# Cordless Hacksaw



## JimN (Dec 28, 2009)

Living in a condo, means for me no big shop to work in. So equipment must be small and portable so it can be moved off my work table at times. I was always telling my wife I was getting my state of the art, power hacksaw out to cut something. You know the type, powered by human muscale. LOL

Well this was waiting for me on xmas day, nice unit, and cuts about anything I might want to cut. Limit of cut is 2.5 inches, but it burns through 2 inch steel pipe like butter...Its portable to, comes out of the little table if you need it to.
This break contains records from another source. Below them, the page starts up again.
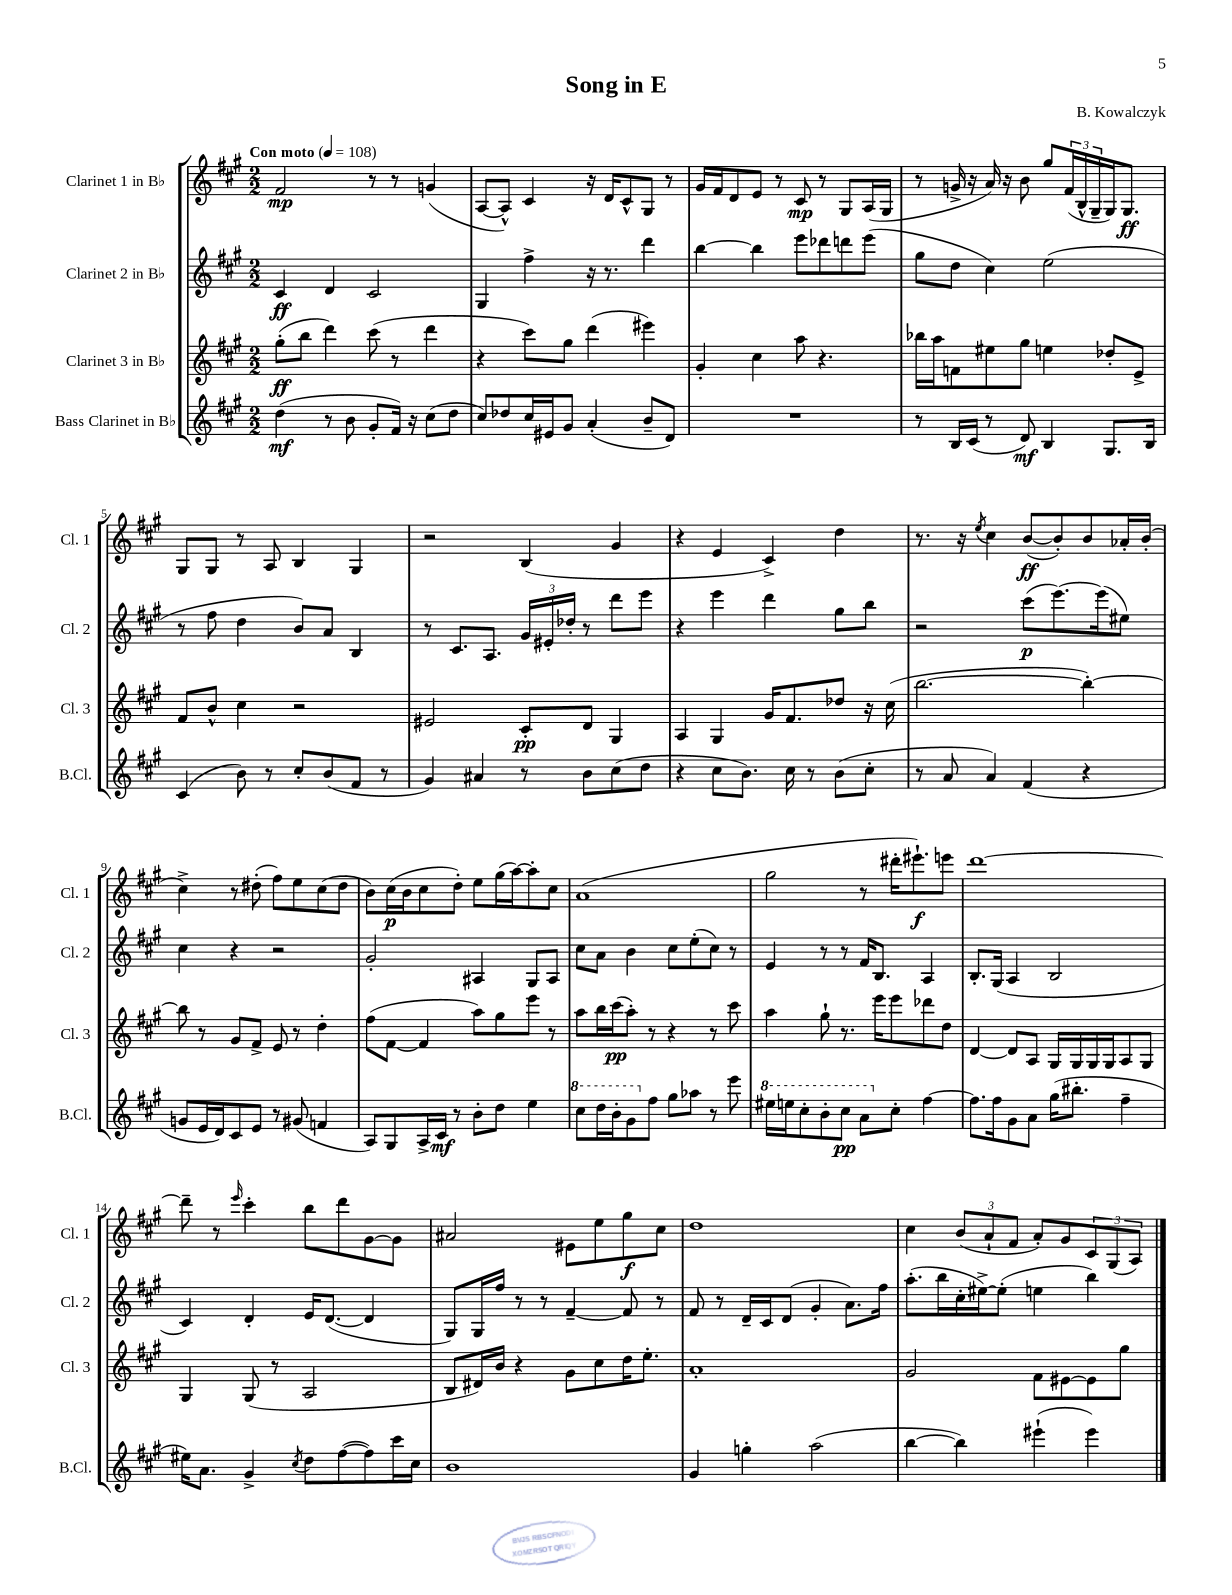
\header { title = "Song in E" composer = "B. Kowalczyk" }
<<
\new StaffGroup <<
\new Staff = "s0" \with { instrumentName = "Clarinet 1 in Bb" shortInstrumentName = "Cl. 1" } {
    \clef treble \key a \major \numericTimeSignature \time 2/2 \tempo "Con moto" 4 = 108
    fis'2\mp r8 r8 g'4( |
    a8~ a8-^) cis'4 r16 d'16 cis'8-^ gis8 r8 |
    gis'16 fis'16 d'8 e'8 r8 cis'8\mp r8 gis8 a16( gis16 |
    r8 g'16-> r16 a'16) r16 b'8 gis''8 \tuplet 3/2 { fis'16( b16-^ gis16-- } gis16) gis8.\ff |
    gis8 gis8 r8 a8 b4 gis4 |
    r2 b4( gis'4 |
    r4 e'4 cis'4->) d''4 |
    r8. r16 \acciaccatura { e''8 } cis''4 b'8~\ff( b'8-.) b'8 aes'16-. b'16-.( |
    cis''4->) r8 dis''8-.( fis''8) e''8 cis''8( dis''8 |
    b'8) cis''16\p( b'16 cis''8 d''8-.) e''8 gis''16( a''16~) a''8-. cis''8 |
    a'1( |
    gis''2 r8 dis'''16-. eis'''8.-!\f) e'''8 |
    d'''1~ |
    d'''8-- r8 \grace { e'''16 } cis'''4-. b''8 d'''8 gis'8~ gis'8 |
    ais'2 eis'8 e''8 gis''8\f cis''8 |
    d''1 |
    cis''4 \tuplet 3/2 { b'8( a'8-! fis'8 } a'8-.) gis'8 \tuplet 3/2 { cis'8 gis8( a8) } \bar "|." |
}
\new Staff = "s1" \with { instrumentName = "Clarinet 2 in Bb" shortInstrumentName = "Cl. 2" } {
    \clef treble \key a \major \numericTimeSignature \time 2/2
    cis'4\ff d'4 cis'2 |
    gis4 fis''4-> r16 r8. d'''4 |
    b''4~ b''4 e'''8 des'''8 d'''8 e'''8( |
    gis''8 d''8 cis''4) e''2( |
    r8 fis''8 d''4 b'8) a'8 b4 |
    r8 cis'8. a8. \tuplet 3/2 { gis'16 eis'16-. des''16-. } r8 d'''8 e'''8 |
    r4 e'''4 d'''4 gis''8 b''8 |
    r2 cis'''8\p( e'''8.~) e'''16( eis''8) |
    cis''4 r4 r2 |
    gis'2-. ais4 gis8 ais8 |
    cis''8 a'8 b'4 cis''8 e''8-.( cis''8) r8 |
    e'4 r8 r8 fis'16 b8. a4 |
    b8.-. gis16( a4 b2 |
    cis'4) d'4-. e'16 d'8.~( d'4 |
    gis8) gis16 fis''16 r8 r8 fis'4~-- fis'8 r8 |
    fis'8 r8 d'16-- cis'16 d'8( gis'4-. a'8.) fis''16 |
    a''8.-.( b''16 cis''16-. eis''16~->) eis''8-.( e''4 b''4) \bar "|." |
}
\new Staff = "s2" \with { instrumentName = "Clarinet 3 in Bb" shortInstrumentName = "Cl. 3" } {
    \clef treble \key a \major \numericTimeSignature \time 2/2
    gis''8-.\ff( b''8 d'''4) cis'''8( r8 d'''4 |
    r4 cis'''8) gis''8 d'''4( eis'''4) |
    gis'4-. cis''4 a''8 r4. |
    bes''16 a''16 f'8 eis''8 gis''8 e''4 des''8-. e'8-> |
    fis'8 b'8-^ cis''4 r2 |
    eis'2 cis'8-.\pp d'8 gis4 |
    a4 gis4 gis'16 fis'8. des''8 r16 cis''16( |
    b''2.~ b''4~-.) |
    b''8 r8 gis'8 fis'8-> e'8 r8 d''4-. |
    fis''8( fis'8~ fis'4 a''8) gis''8 e'''8 r8 |
    a''8 b''16 cis'''16\pp( a''8-.) r8 r4 r8 cis'''8 |
    a''4 gis''8-! r8. e'''16 e'''8 des'''8 d''8 |
    d'4~ d'8 a8 gis16 gis16 gis16 gis16 a8 gis8 |
    gis4 gis8( r8 a2 |
    b8 dis'16) b'16 r4 gis'8 cis''8 d''16 e''8.-. |
    a'1-. |
    gis'2 fis'8 eis'8~ eis'8 gis''8 \bar "|." |
}
\new Staff = "s3" \with { instrumentName = "Bass Clarinet in Bb" shortInstrumentName = "B.Cl." } {
    \clef treble \key a \major \numericTimeSignature \time 2/2
    d''4\mf( r8 b'8 gis'8-. fis'16) r16 cis''8( d''8 |
    cis''8) des''8 cis''16 eis'16 gis'8 a'4-.( b'8-- d'8) |
    R1 |
    r8 b16 cis'16( r8 d'8\mf) b4 gis8. b16 |
    cis'4( b'8) r8 cis''8-. b'8( fis'8 r8 |
    gis'4) ais'4 r8 b'8 cis''8( d''8 |
    r4 cis''8 b'8.) cis''16 r8 b'8( cis''8-. |
    r8 a'8 a'4) fis'4( r4 |
    g'8 e'16 d'16) cis'8 e'8 r8 gis'8( f'4 |
    a8) gis8 a16-> cis'16\mf r8 b'8-. d''8 e''4 |
    \ottava #1 cis'''8 d'''16 b''16-. gis''8 \ottava #0 fis''8 gis''8 aes''8 r8 e'''8 |
    \ottava #1 eis'''16 e'''16 cis'''8-. b''8-. cis'''8\pp a''8 \ottava #0 cis''8-. fis''4~ |
    fis''8. fis''16 gis'8 a'8 gis''16( bis''8.-. fis''4-- |
    eis''16) a'8. gis'4-> \acciaccatura { cis''8 } d''8 fis''8~( fis''8) cis'''16 cis''16 |
    b'1 |
    gis'4 g''4-. a''2( |
    b''4~ b''4) eis'''4-!( eis'''4) \bar "|." |
}
>>
>>
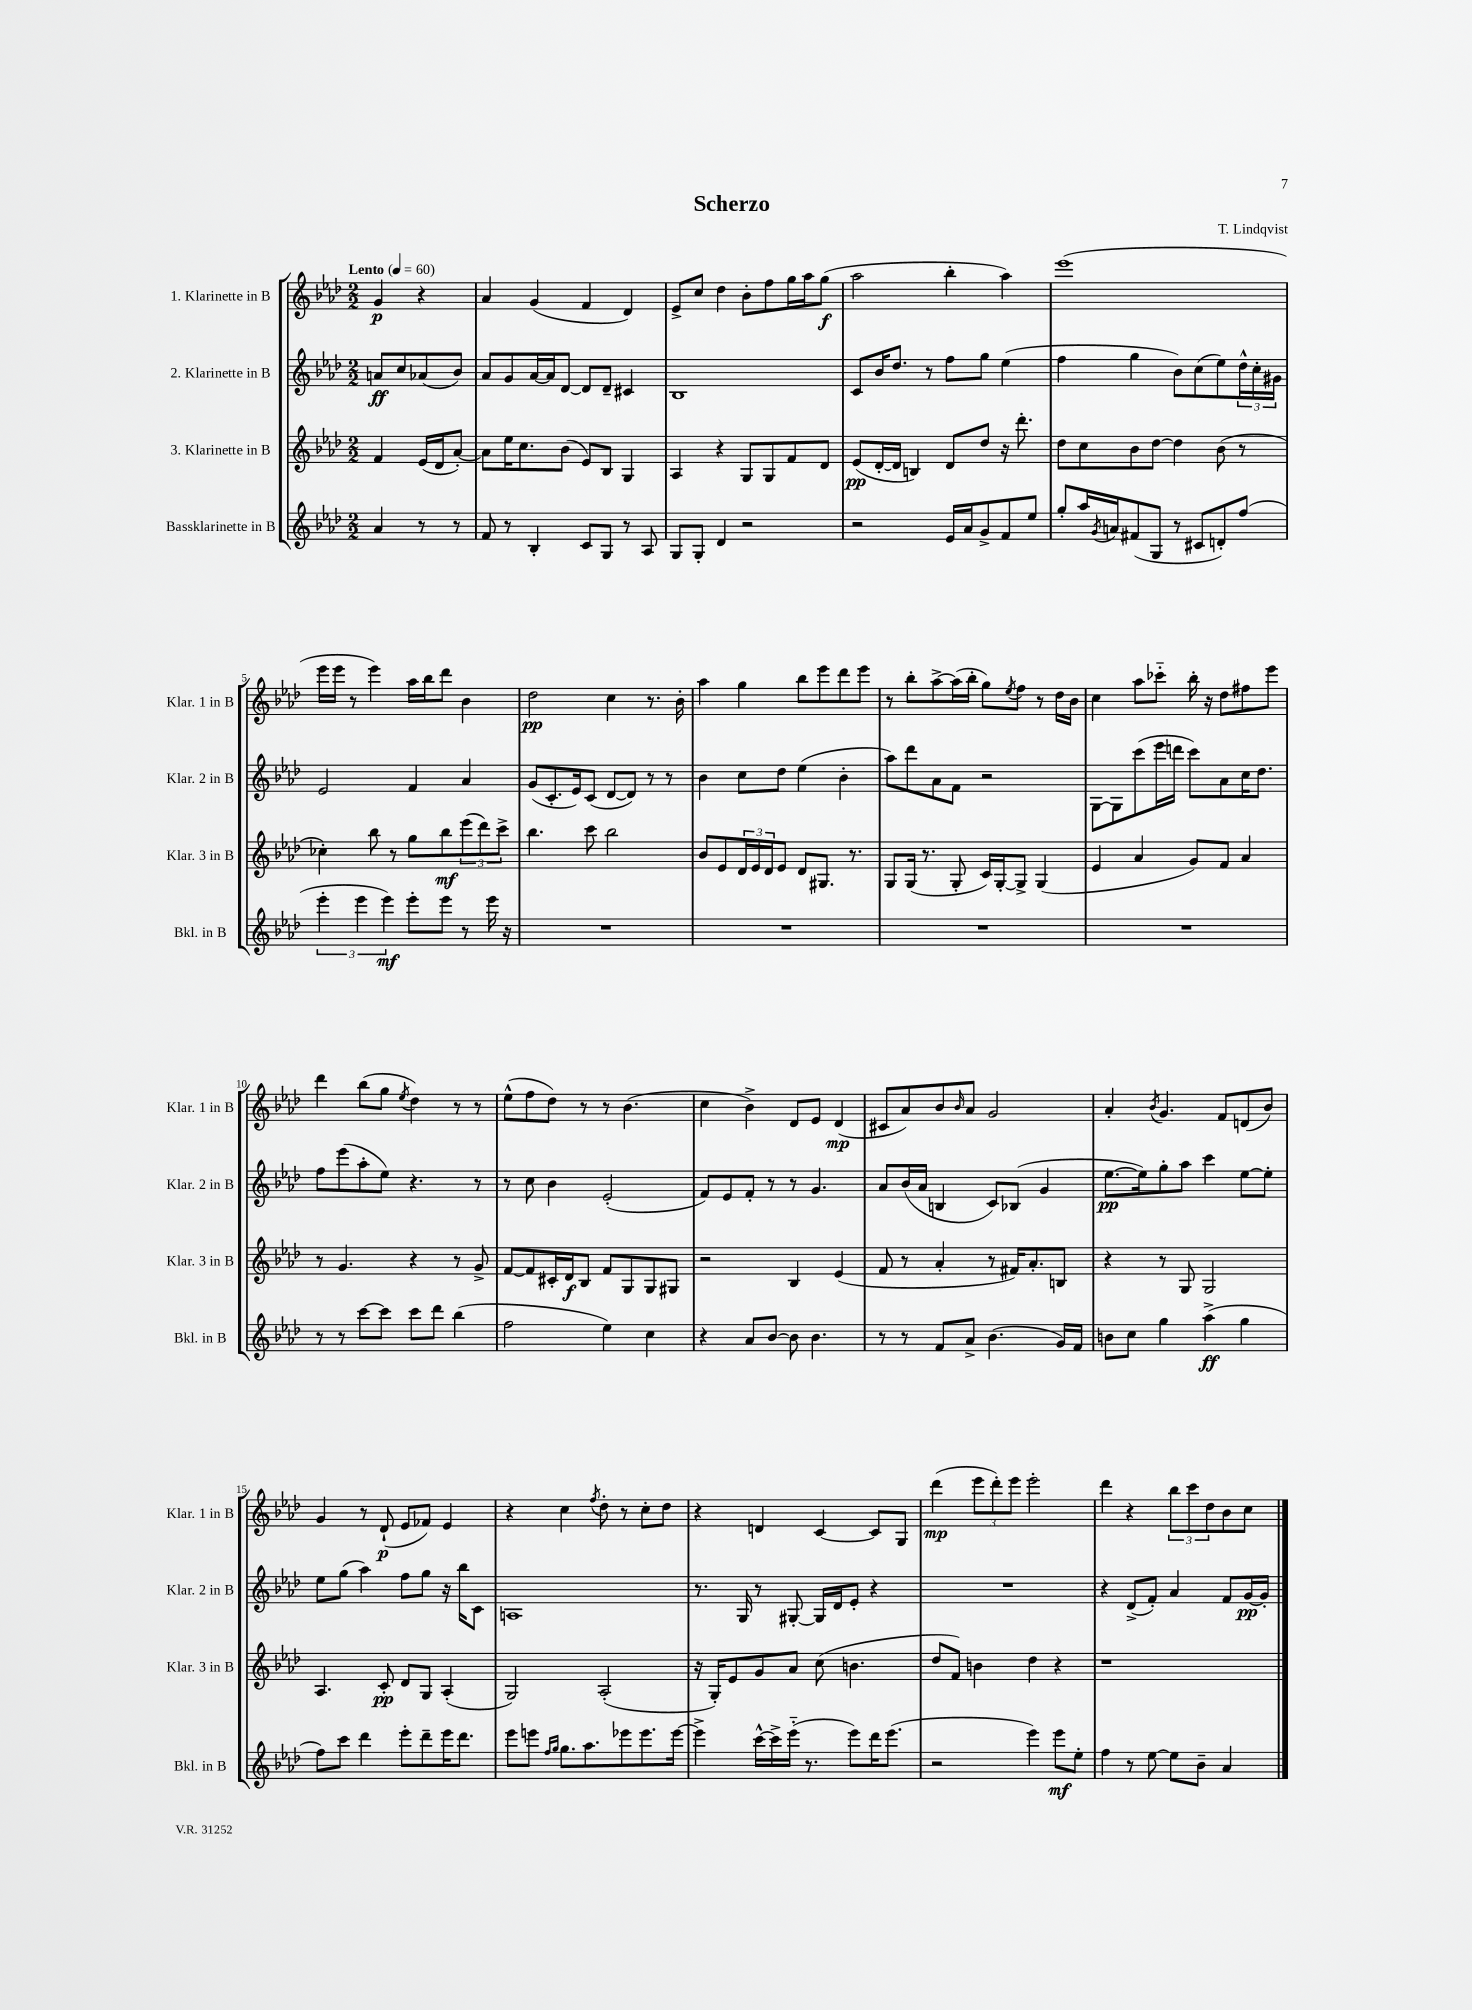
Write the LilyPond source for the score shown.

\header { title = "Scherzo" composer = "T. Lindqvist" }
<<
\new StaffGroup <<
\new Staff = "s0" \with { instrumentName = "1. Klarinette in B" shortInstrumentName = "Klar. 1 in B" } {
    \clef treble \key aes \major \numericTimeSignature \time 2/2 \partial 2 \tempo "Lento" 4 = 60
    g'4\p r4 |
    aes'4 g'4( f'4 des'4) |
    ees'8-> c''8 des''4 bes'8-. f''8 g''16 aes''16 g''8\f( |
    aes''2 bes''4-. aes''4) |
    ees'''1( |
    ees'''16 ees'''16 r8 ees'''4) aes''16 bes''16 des'''8 bes'4 |
    des''2\pp c''4 r8. bes'16-. |
    aes''4 g''4 bes''8 ees'''8 des'''8 ees'''8 |
    r8 bes''8-. aes''8~-> aes''16( bes''16-. g''8) \acciaccatura { ees''8 } f''8 r8 des''16 bes'16 |
    c''4 aes''8 ces'''8-_ bes''16-. r16 des''8 fis''8 ees'''8 |
    des'''4 bes''8( g''8 \acciaccatura { ees''8 } des''4) r8 r8 |
    ees''8-^( f''8 des''8) r8 r8 bes'4.( |
    c''4 bes'4->) des'8 ees'8 des'4\mp( |
    cis'8 aes'8) bes'8 \grace { bes'16 } aes'8 g'2 |
    aes'4-. \acciaccatura { bes'8 } g'4. f'8 d'8( bes'8) |
    g'4 r8 des'8-!\p( ees'8 fes'8) ees'4 |
    r4 c''4 \acciaccatura { f''8 } des''8-. r8 c''8-. des''8 |
    r4 d'4 c'4~ c'8 g8 |
    des'''4\mp( \tuplet 3/2 { ees'''8 des'''8-.) ees'''8 } ees'''2-. |
    des'''4 r4 \tuplet 3/2 { bes''8 c'''8 des''8 } bes'8 c''8 \bar "|." |
}
\new Staff = "s1" \with { instrumentName = "2. Klarinette in B" shortInstrumentName = "Klar. 2 in B" } {
    \clef treble \key aes \major \numericTimeSignature \time 2/2 \partial 2
    a'8\ff c''8 aes'8( bes'8) |
    aes'8 g'8 aes'16~ aes'16 des'8~ des'8 des'8-- cis'4 |
    bes1 |
    c'8 bes'16 des''8. r8 f''8 g''8 ees''4( |
    f''4 g''4 bes'8) c''8( ees''8) \tuplet 3/2 { des''16-^ c''16-. gis'16 } |
    ees'2 f'4 aes'4 |
    g'8( c'8.-. ees'16) c'8( des'8~ des'8) r8 r8 |
    bes'4 c''8 des''8 ees''4( bes'4-. |
    aes''8) des'''8 aes'8 f'8 r2 |
    g8~ g8 c'''8( ees'''16 d'''16 c'''8) aes'8 c''16 des''8. |
    f''8 ees'''8( aes''8-. ees''8) r4. r8 |
    r8 c''8 bes'4 ees'2-.( |
    f'8) ees'8 f'8-. r8 r8 g'4. |
    aes'8 bes'16( aes'16 b4 c'8) bes8( g'4 |
    ees''8.~\pp ees''16) g''8-. aes''8 c'''4 ees''8~ ees''8-. |
    ees''8 g''8( aes''4) f''8 g''8 r16 bes''16 c'8 |
    a1 |
    r8. g16 r8 gis8~-. gis16 des'16 ees'8-. r4 |
    R1 |
    r4 des'8->( f'8-.) aes'4 f'8 g'16~\pp g'16-. \bar "|." |
}
\new Staff = "s2" \with { instrumentName = "3. Klarinette in B" shortInstrumentName = "Klar. 3 in B" } {
    \clef treble \key aes \major \numericTimeSignature \time 2/2 \partial 2
    f'4 ees'16( des'16 aes'8~-.) |
    aes'8 ees''16 c''8. bes'8( ees'8) bes8 g4 |
    aes4 r4 g8 g8 f'8 des'8 |
    ees'8\pp( des'16~-. des'16 b4) des'8 des''8 r16 des'''8.-. |
    des''8 c''8 bes'8 des''8~ des''4 bes'8( r8 |
    ces''4-.) bes''8 r8 g''8 bes''8\mf \tuplet 3/2 { ees'''8( des'''8) c'''8-> } |
    bes''4. c'''8 bes''2 |
    bes'8 ees'8 \tuplet 3/2 { des'16 ees'16 des'16 } ees'8 des'8 gis8. r8. |
    g8 g16( r8. g8-. c'16) g16~-. g8-> g4( |
    ees'4 aes'4 g'8) f'8 aes'4 |
    r8 g'4. r4 r8 g'8-> |
    f'8~ f'8 cis'16-. des'16\f bes8 f'8 g8 g8 gis8 |
    r2 bes4 ees'4( |
    f'8 r8 aes'4-. r8 fis'16) aes'8.-. b8 |
    r4 r8 g8 g2 |
    aes4. c'8-.\pp des'8 g8 aes4-.( |
    g2) aes2-.( |
    r16 g16-.) ees'8 g'8 aes'8 c''8( b'4. |
    des''8 f'8) b'4 des''4 r4 |
    r1 \bar "|." |
}
\new Staff = "s3" \with { instrumentName = "Bassklarinette in B" shortInstrumentName = "Bkl. in B" } {
    \clef treble \key aes \major \numericTimeSignature \time 2/2 \partial 2
    aes'4 r8 r8 |
    f'8 r8 bes4-. c'8 g8 r8 aes8 |
    g8 g8-. des'4 r2 |
    r2 ees'16 aes'16 g'8-> f'8 ees''8 |
    g''8-. aes''16 \acciaccatura { g'8 } a'16 fis'8( g8 r8 cis'8 d'8-.) f''8( |
    \tuplet 3/2 { ees'''4-. ees'''4 ees'''4\mf) } ees'''8-. ees'''8 r8 ees'''16 r16 |
    R1 |
    R1 |
    R1 |
    R1 |
    r8 r8 c'''8~ c'''8 c'''8 des'''8 bes''4( |
    f''2 ees''4) c''4 |
    r4 aes'8 bes'8~ bes'8 bes'4. |
    r8 r8 f'8 aes'8-> bes'4.( g'16) f'16 |
    b'8 c''8 g''4 aes''4->\ff( g''4 |
    f''8) c'''8 des'''4 ees'''8-. des'''8-- ees'''16 des'''8. |
    ees'''8 e'''8 \grace { f''16 g''16 } g''8. aes''8. ees'''8 ees'''8. ees'''16~ |
    ees'''4-> c'''16~-^ c'''16-> ees'''16-_( r8. ees'''8) des'''16 ees'''8.( |
    r2 ees'''4) ees'''8\mf ees''8-. |
    f''4 r8 ees''8~ ees''8 bes'8-- aes'4 \bar "|." |
}
>>
>>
Going to miss that old hand hacksaw,,,not.


----------



## black85vette (Dec 28, 2009)

Looks like a nifty solution for limited space. Who makes it and where is it sold?


----------



## Deanofid (Dec 29, 2009)

That's neat!  Where do I get one?
My right arm's twice the size of the left.
(Have to buy special shirts!)

Dean


----------



## Twmaster (Dec 29, 2009)

That is neat. Looks like it's one of the little portable bandsaws like H-F and a bunch of the Asian sellers on FeeBay sell but with a spiffy base.


----------



## JimN (Dec 29, 2009)

Its a Mastercraft item.

http://www.canadiantire.ca/browse/product_detail.jsp;jsessionid=L6CJ1ksGsCMgG3nmbvJHMDc1mnyfPjhjJkGTCd1ssJvrNlrrfKrP!472809907?PRODUCT%3C%3Eprd_id=845524443313881&bmUID=1262109332828

Very handy for us Sherline users, small and compact.


----------



## Twmaster (Dec 29, 2009)

Bad link Jim.


----------



## Noitoen (Dec 29, 2009)

The link in blue is bad but if you copy the whole lot it opens ok.
http://www.canadiantire.ca/browse/product_detail.jsp;jsessionid=L6CJ1ksGsCMgG3nmbvJHMDc1mnyfPjhjJkGTCd1ssJvrNlrrfKrP!472809907?PRODUCT%3C%3Eprd_id=845524443313881&bmUID=1262109332828


----------



## JimN (Dec 29, 2009)

Thanks Noitioen, I didn't notice that the whole link was not together,,

JimN


----------



## d.bick (Dec 29, 2009)

Think of the fun we could have had if we had one of these when we were kids 
 Great tool 
 I dont like hacksaws 
 Dave Bick


----------